SUPPLIED TEXT

I had also been feeling guilty because I buried Gregory where he didn’t want to be, next to a man who abused him in ways I can’t imagine, and I knew I had to make it right, not only for him, but for me. I know as a general rule of life you shouldn’t go around digging up corpses, so I called the funeral home and inquired about hiring someone to have his ashes removed from the gravesite. They told me that according to Alabama law, cremated remains weren’t technically a corpse, so anyone could remove him at any time.

I then called the District Attorney’s office who told me that whoever paid for the funeral was technically the owner of the remains, but permission would be required from the cemetery to move them so it wasn’t considered trespassing. Next I called the cemetery caretaker who told me he didn’t care what I did at the grave, as long as I didn’t leave a mess. So I had my answers, I just needed to decide who was eventually going to go dig up my husband. In my mind his ashes belonged to me and I had the bill from the funeral home to prove it. I figured surely there had to be someone I could hire, and I decided I’d check with the funeral home the next time I went up there.

One night not long after my decision I was sitting around with a couple of friends and we were discussing the drama of the estate and the family, and I told them what I had decided to do about Gregory. They knew all about my promise to carry him with me and that I did indeed do that, yet they still managed to love me despite the constant presence of my redi-mix husband in my purse. About three or four long island iced teas into the discussion and with the mini-urn on the table for motivation, we had formulated ourselves a plan. It involved a designated driver, flashlights and a few shovels. You see where this is going, don’t you?

Chart comprehension data
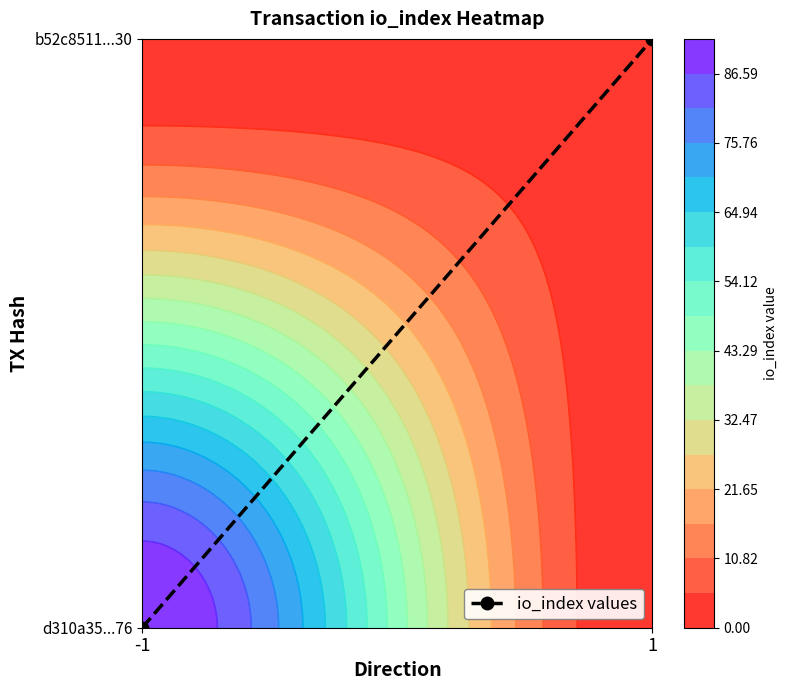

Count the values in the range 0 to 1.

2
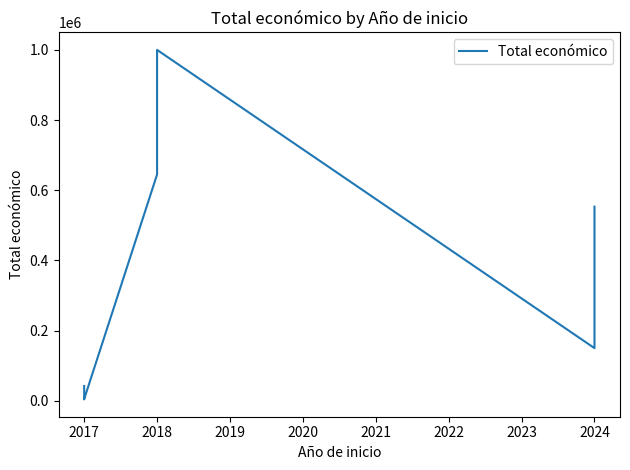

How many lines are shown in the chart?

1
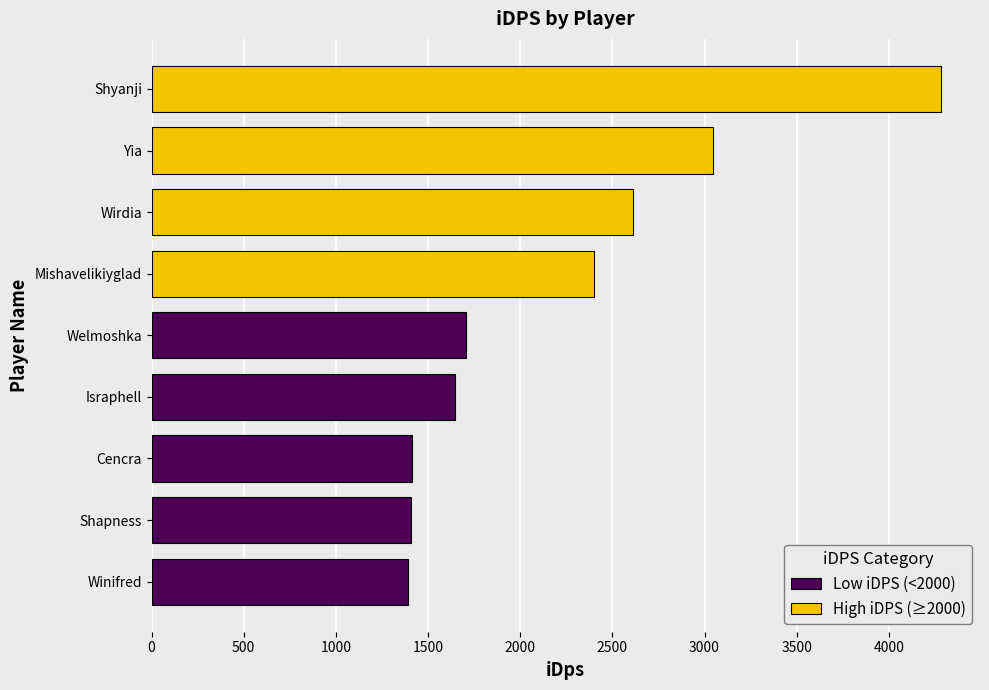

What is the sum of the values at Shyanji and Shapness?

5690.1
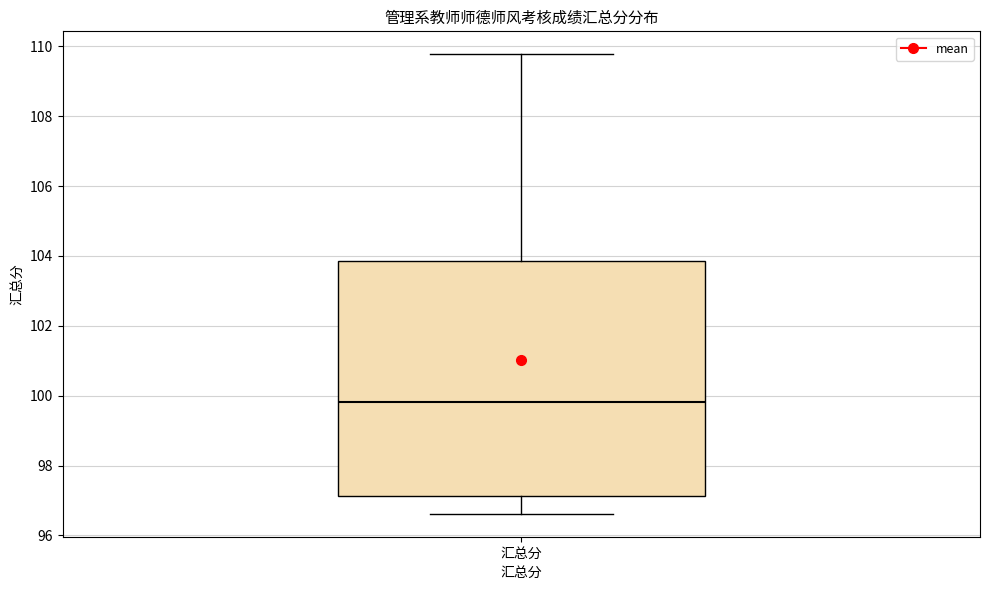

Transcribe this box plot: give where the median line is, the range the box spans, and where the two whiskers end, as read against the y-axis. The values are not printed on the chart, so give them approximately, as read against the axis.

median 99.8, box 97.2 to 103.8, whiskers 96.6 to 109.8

PROBLEM SET
a – In the account of moving the ashes, take the part that opens with the words containing "I then called" and closes with "went up there.", swap "cemetery caretaker" for "groundskeeper", and write that part out again.
b – Output every line of the chart comprehension listing as a Markdown table with the columns Row and Listing line, numbering the rows and skipping blank lines. Leave the pictures out of the answer.

SOLUTIONS TO THE EXERCISE
a –
I then called the District Attorney’s office who told me that whoever paid for the funeral was technically the owner of the remains, but permission would be required from the cemetery to move them so it wasn’t considered trespassing. Next I called the groundskeeper who told me he didn’t care what I did at the grave, as long as I didn’t leave a mess. So I had my answers, I just needed to decide who was eventually going to go dig up my husband. In my mind his ashes belonged to me and I had the bill from the funeral home to prove it. I figured surely there had to be someone I could hire, and I decided I’d check with the funeral home the next time I went up there.

b –
| Row | Listing line |
|---|---|
| 1 | Count the values in the range 0 to 1. |
| 2 | 2 |
| 3 | How many lines are shown in the chart? |
| 4 | 1 |
| 5 | What is the sum of the values at Shyanji and Shapness? |
| 6 | 5690.1 |
| 7 | Transcribe this box plot: give where the median line is, the range the box spans, and where the two whiskers end, as read against the y-axis. The values are not printed on the chart, so give them approximately, as read against the axis. |
| 8 | median 99.8, box 97.2 to 103.8, whiskers 96.6 to 109.8 |